From d924f2963b0be25431bc6d56c9b7947ba098b360 Mon Sep 17 00:00:00 2001
From: Carl Pearson <carl.w.pearson@gmail.com>
Date: Fri, 13 Mar 2020 17:31:55 -0600
Subject: [PATCH] stencil paper revision

---
 content/publication/2020522_pearson_iwapt/index.md | 7 ++++---
 1 file changed, 4 insertions(+), 3 deletions(-)

diff --git a/content/publication/2020522_pearson_iwapt/index.md b/content/publication/2020522_pearson_iwapt/index.md
index ea336c2..acb8970 100644
--- a/content/publication/2020522_pearson_iwapt/index.md
+++ b/content/publication/2020522_pearson_iwapt/index.md
@@ -26,9 +26,10 @@ abstract = """
 High-performance distributed computing systems increasingly feature nodes that have multiple CPU sockets and multiple GPUs.
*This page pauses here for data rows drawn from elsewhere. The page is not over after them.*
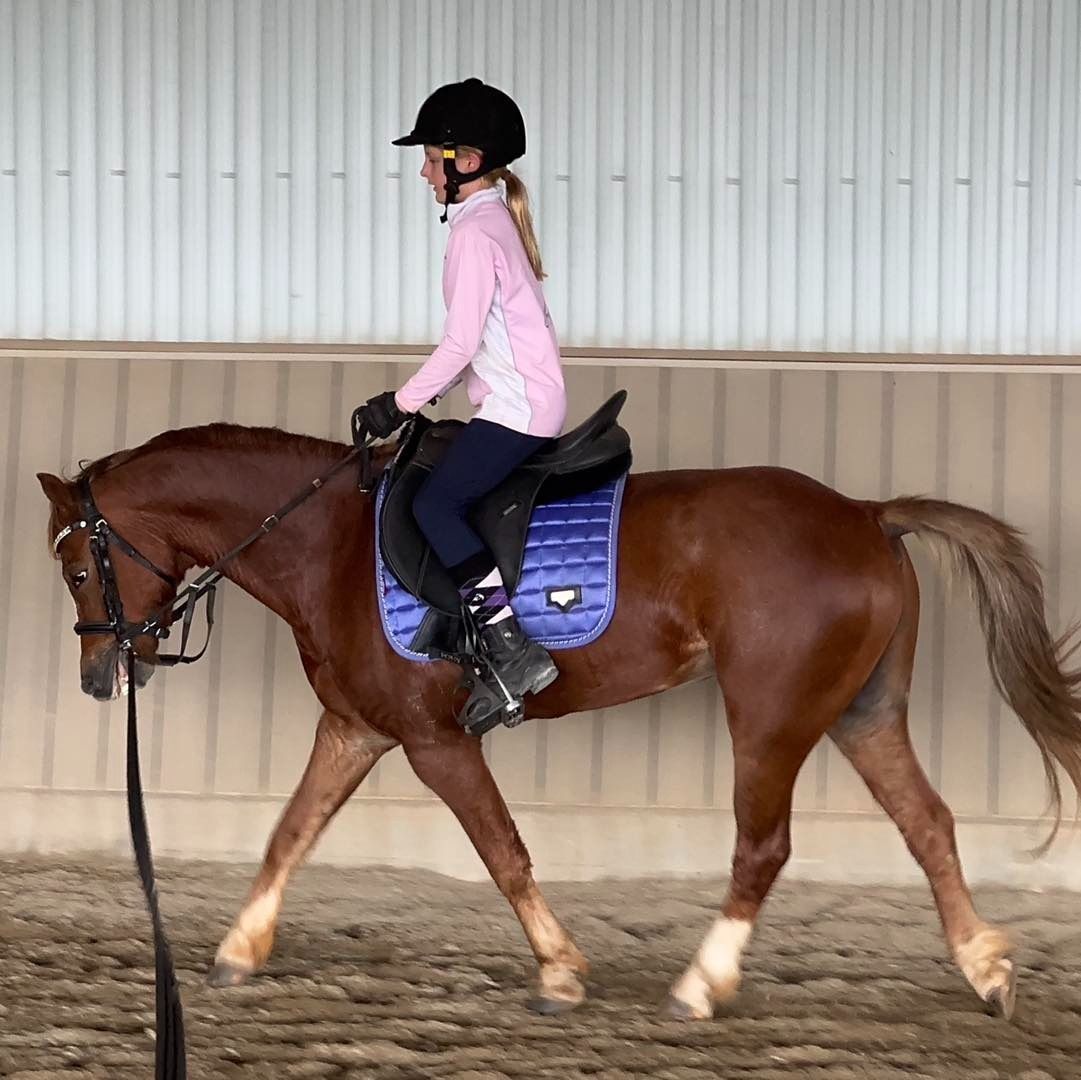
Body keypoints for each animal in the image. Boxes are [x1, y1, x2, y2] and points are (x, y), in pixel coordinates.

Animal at [37, 418, 1081, 1022]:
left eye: (79, 566)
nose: (98, 676)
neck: (324, 543)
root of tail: (868, 513)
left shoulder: (434, 742)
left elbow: (502, 851)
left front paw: (561, 970)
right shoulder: (355, 729)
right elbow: (289, 833)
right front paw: (237, 951)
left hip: (772, 714)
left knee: (763, 847)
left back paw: (701, 985)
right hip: (862, 711)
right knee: (926, 823)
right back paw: (983, 968)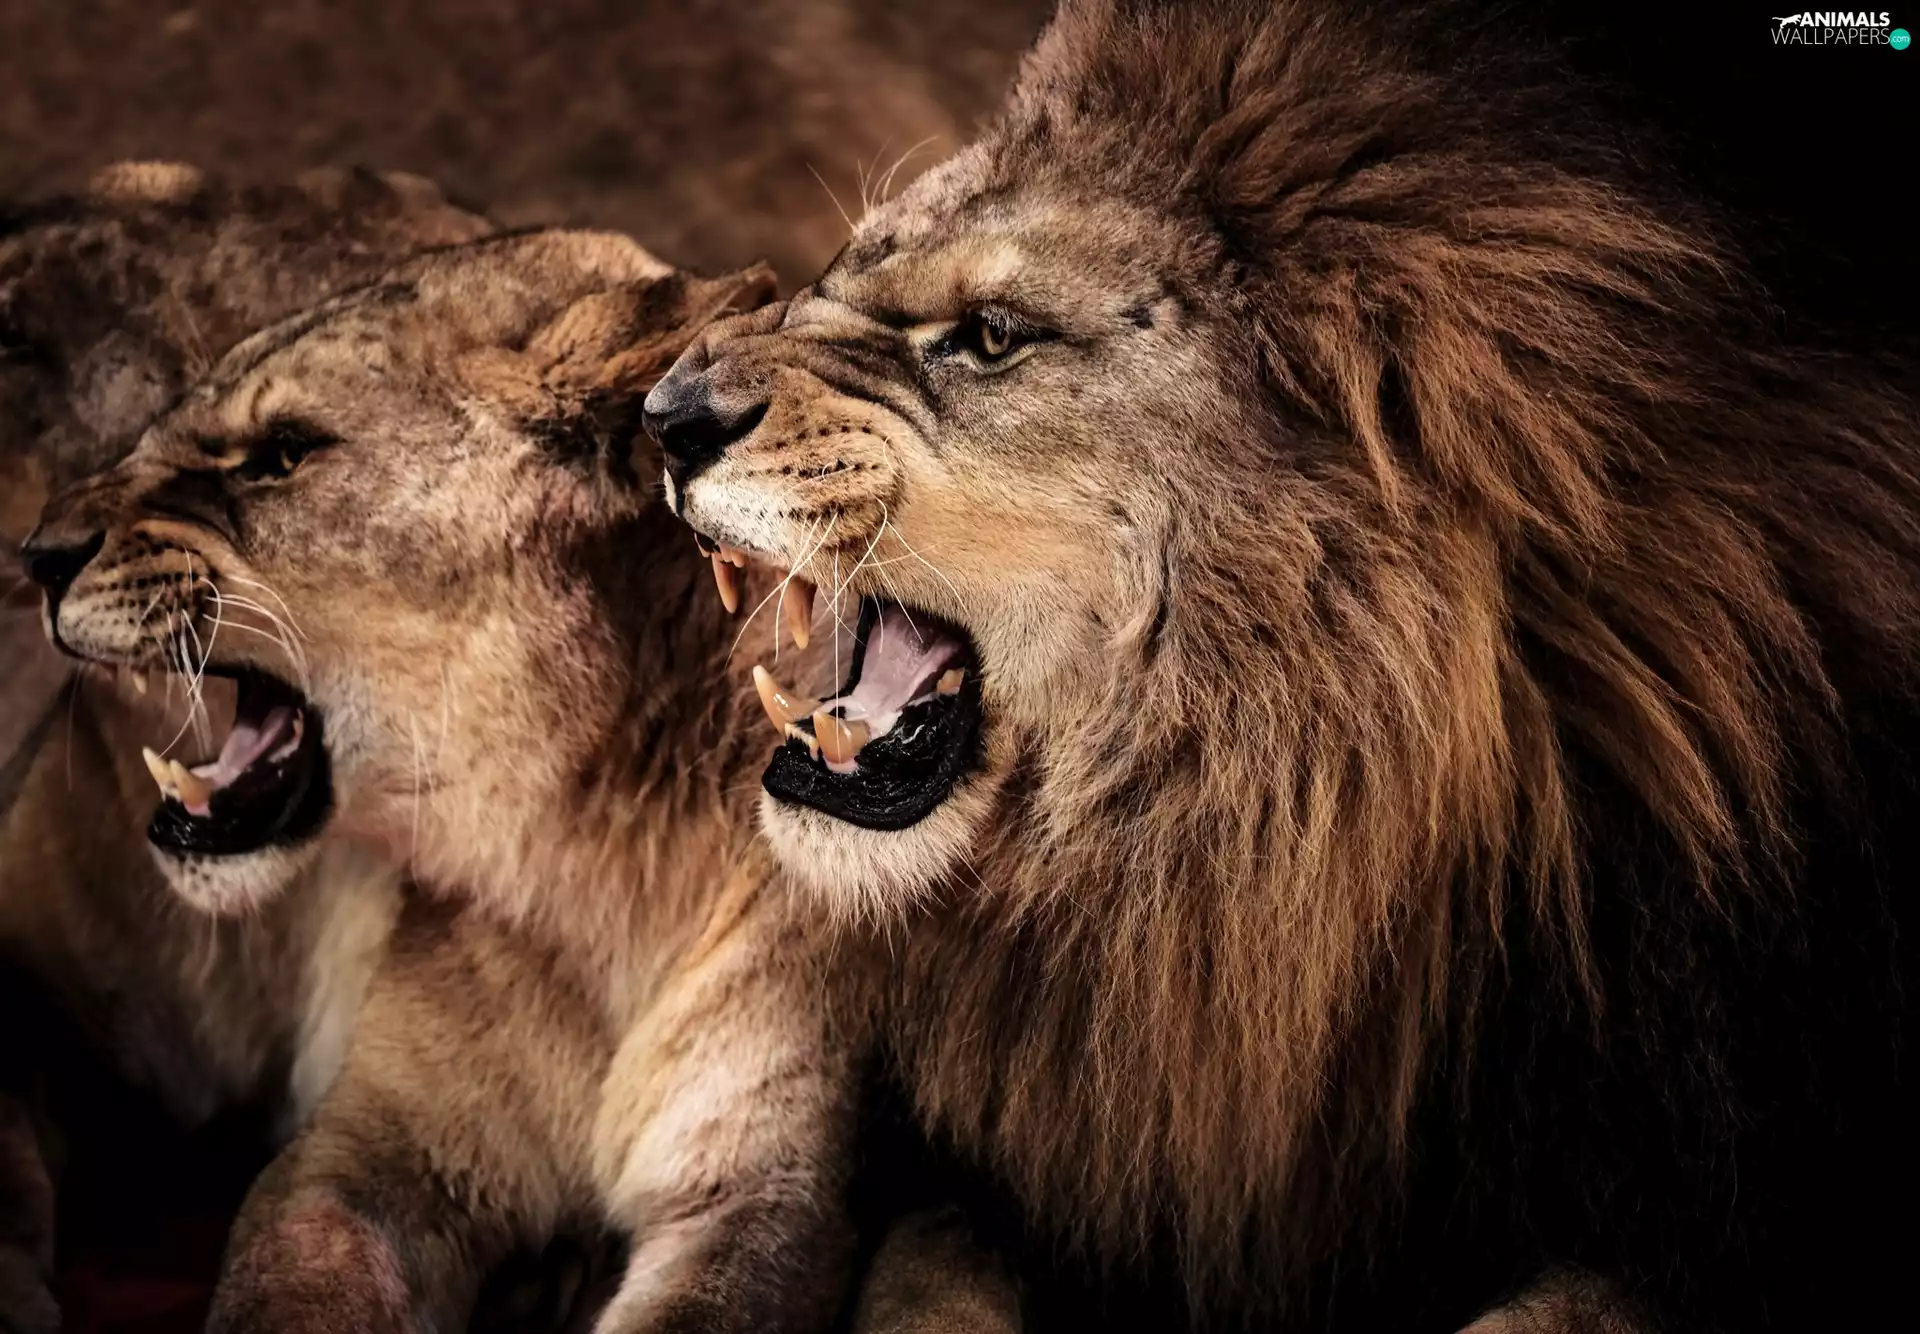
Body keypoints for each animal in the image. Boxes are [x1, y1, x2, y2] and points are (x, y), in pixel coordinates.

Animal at [23, 226, 1021, 1334]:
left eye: (281, 453)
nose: (37, 555)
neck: (594, 843)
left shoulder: (764, 1193)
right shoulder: (365, 1151)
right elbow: (292, 1286)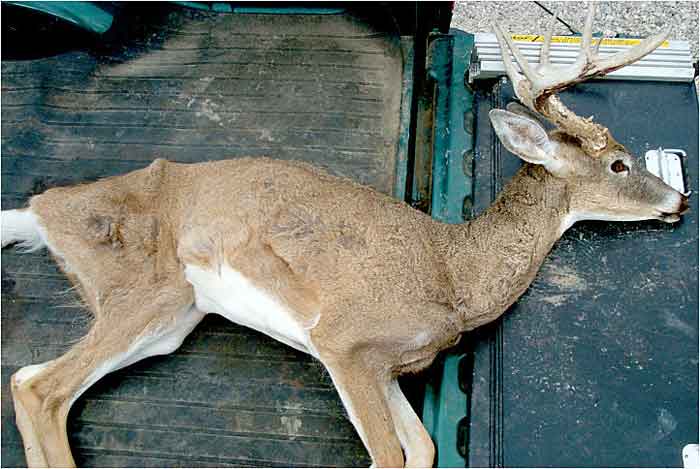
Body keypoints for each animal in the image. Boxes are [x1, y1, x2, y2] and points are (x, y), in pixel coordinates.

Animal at [0, 4, 690, 468]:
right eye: (620, 165)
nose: (680, 200)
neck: (454, 274)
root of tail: (40, 207)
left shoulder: (388, 366)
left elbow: (424, 449)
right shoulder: (342, 340)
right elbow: (390, 456)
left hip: (176, 318)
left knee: (36, 382)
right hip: (148, 288)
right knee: (36, 387)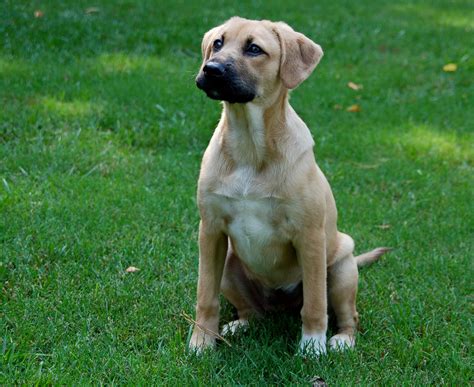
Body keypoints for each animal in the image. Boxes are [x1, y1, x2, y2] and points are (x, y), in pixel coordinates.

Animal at [189, 18, 388, 358]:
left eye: (254, 49)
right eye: (217, 43)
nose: (211, 70)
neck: (250, 146)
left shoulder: (309, 236)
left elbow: (315, 303)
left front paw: (312, 346)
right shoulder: (211, 231)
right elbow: (206, 296)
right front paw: (201, 342)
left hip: (342, 270)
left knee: (348, 315)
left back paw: (341, 340)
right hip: (229, 263)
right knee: (253, 312)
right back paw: (239, 325)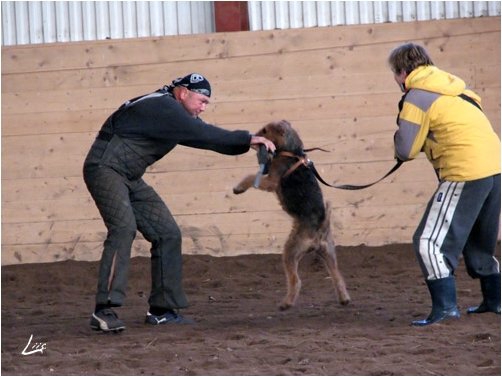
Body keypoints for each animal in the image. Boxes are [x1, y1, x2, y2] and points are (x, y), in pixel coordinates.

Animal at [234, 119, 350, 308]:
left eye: (265, 130)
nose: (253, 137)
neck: (292, 151)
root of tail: (319, 229)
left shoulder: (271, 181)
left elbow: (250, 177)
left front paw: (238, 188)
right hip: (329, 252)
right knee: (337, 276)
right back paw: (344, 299)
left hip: (291, 251)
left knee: (296, 281)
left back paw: (286, 303)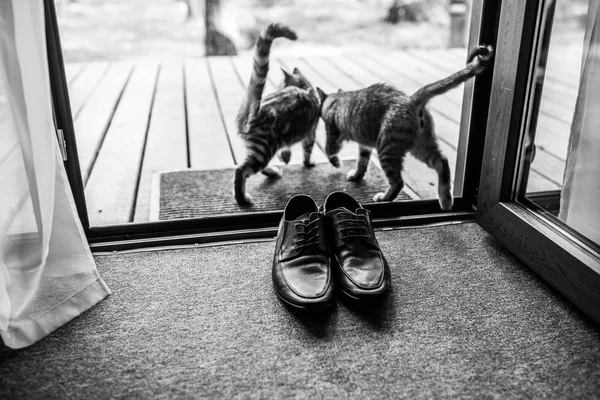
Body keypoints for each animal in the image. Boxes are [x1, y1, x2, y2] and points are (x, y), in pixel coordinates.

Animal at [234, 23, 322, 205]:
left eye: (280, 85)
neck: (305, 88)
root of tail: (257, 108)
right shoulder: (311, 131)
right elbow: (308, 150)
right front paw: (308, 163)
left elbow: (286, 149)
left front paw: (286, 156)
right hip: (264, 149)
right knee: (241, 170)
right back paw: (242, 199)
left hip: (259, 148)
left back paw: (273, 172)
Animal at [316, 44, 494, 209]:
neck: (336, 99)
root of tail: (411, 100)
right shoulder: (364, 145)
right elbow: (362, 162)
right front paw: (357, 175)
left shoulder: (332, 132)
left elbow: (330, 150)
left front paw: (336, 163)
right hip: (421, 146)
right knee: (442, 161)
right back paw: (445, 199)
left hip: (387, 148)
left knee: (398, 182)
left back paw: (384, 197)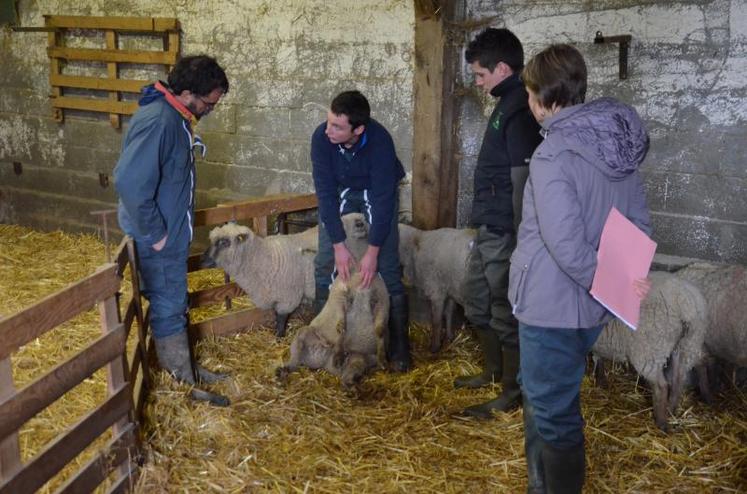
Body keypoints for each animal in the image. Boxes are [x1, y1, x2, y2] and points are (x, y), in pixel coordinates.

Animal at [203, 212, 370, 336]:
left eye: (224, 242)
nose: (202, 261)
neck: (262, 257)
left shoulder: (288, 297)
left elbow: (281, 317)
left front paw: (279, 336)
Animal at [400, 222, 476, 354]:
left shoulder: (436, 292)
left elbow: (436, 321)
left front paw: (434, 347)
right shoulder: (449, 289)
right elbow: (449, 313)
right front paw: (449, 338)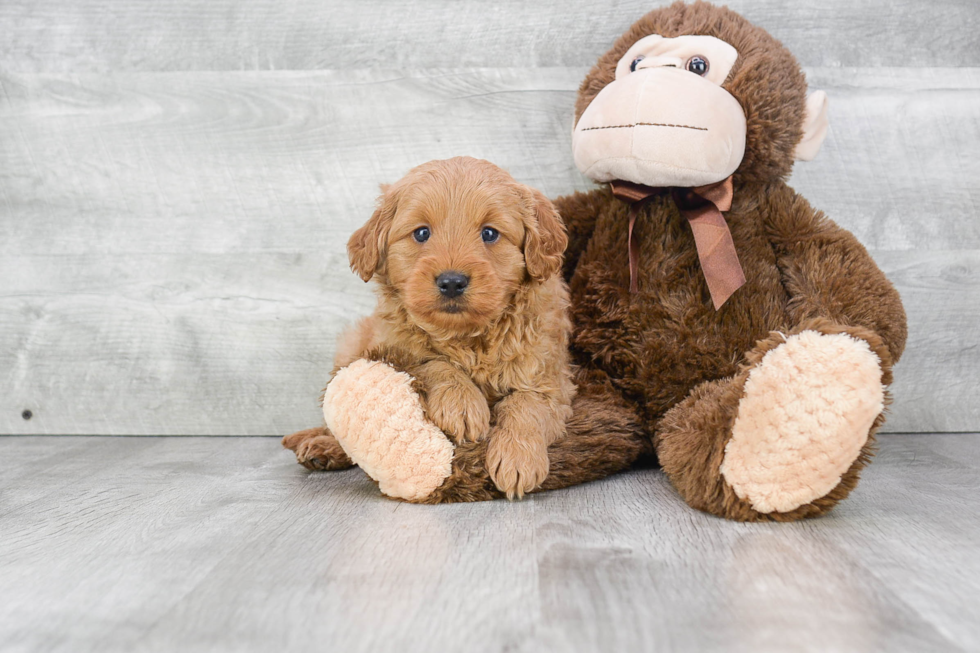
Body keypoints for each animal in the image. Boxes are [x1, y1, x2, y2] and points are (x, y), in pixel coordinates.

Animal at [284, 155, 576, 496]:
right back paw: (322, 446)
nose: (451, 282)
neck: (466, 337)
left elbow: (528, 403)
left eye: (490, 234)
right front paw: (462, 403)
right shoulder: (393, 345)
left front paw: (518, 458)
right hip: (351, 346)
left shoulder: (549, 378)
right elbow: (430, 361)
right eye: (422, 233)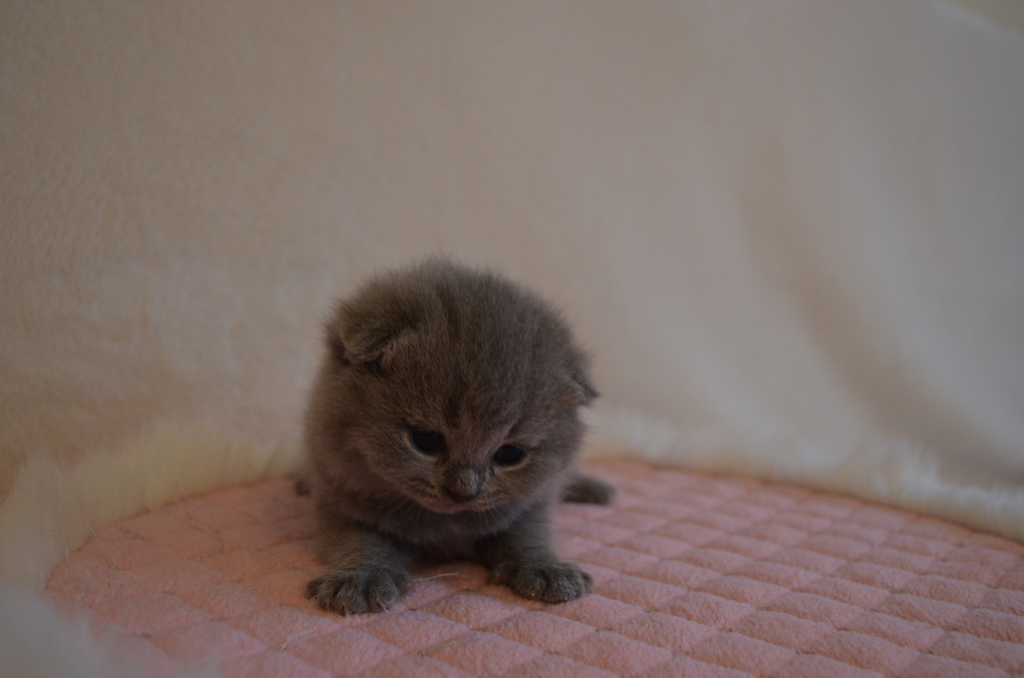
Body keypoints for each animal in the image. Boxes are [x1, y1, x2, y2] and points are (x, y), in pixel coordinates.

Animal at [301, 258, 614, 614]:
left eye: (510, 454)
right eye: (425, 439)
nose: (464, 492)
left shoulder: (532, 502)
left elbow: (529, 535)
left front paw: (546, 568)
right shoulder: (340, 498)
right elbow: (360, 541)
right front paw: (361, 578)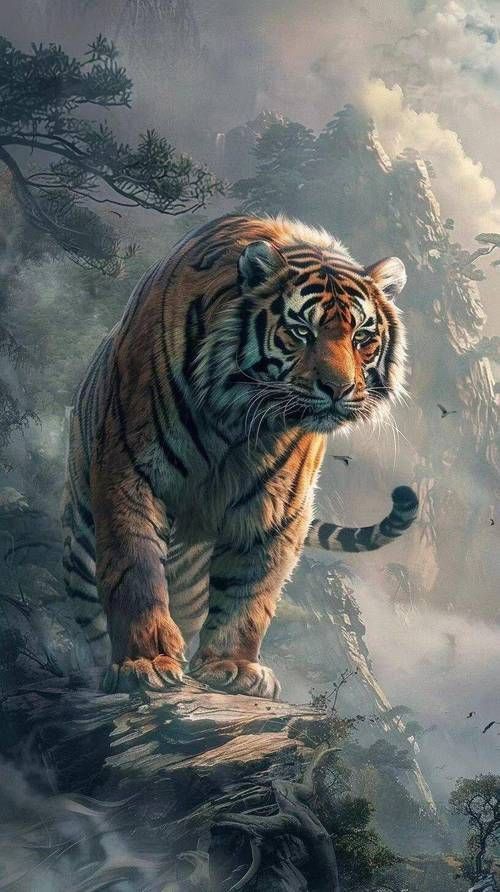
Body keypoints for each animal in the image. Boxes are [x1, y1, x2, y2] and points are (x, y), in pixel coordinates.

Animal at [62, 213, 417, 700]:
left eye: (362, 337)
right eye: (302, 331)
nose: (339, 389)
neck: (237, 417)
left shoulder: (277, 505)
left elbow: (251, 589)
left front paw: (232, 667)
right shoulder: (128, 471)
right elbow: (135, 570)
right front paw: (145, 662)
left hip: (191, 573)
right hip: (81, 547)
 The communication bandwidth between these components is non-uniform.
 Furthermore, these systems can expose different communication capabilities between these components.
-For communication-heavy applications, optimally using these capabilities is challenging and essential for performance.
-This work presents approaches for automatic data placement and communication implementation for 3D stencil codes on multi-GPU nodes with non-homogeneous communication performance and capabilities.
-Benchmarking results in the Summit system show that choices in placement can result in a 20% improvement in single-node exchange, and communication specialization canyield a further 6x improvement in exchange time in a single node, and a 16% improvement at 1536 GPUs"""
+For communication-heavy applications, optimally using these capabilities is challenging and essential for performance. 
+Bespoke codes with optimized communication may be non-portable across run-time/software/hardware configurations, and existing stencil frameworks neglect optimized communication.
+This work presents node-aware approaches for automatic data placement and communication implementation for 3D stencil codes on multi-GPU nodes with non-homogeneous communication performance and capabilities.
+Benchmarking results in the Summit system show that choices in placement can result in a 20% improvement in single-node exchange, and communication specialization can yield a further 6x improvement in exchange time in a single node, and a 16% improvement at 1536 GPUs."""
 abstract_short = ""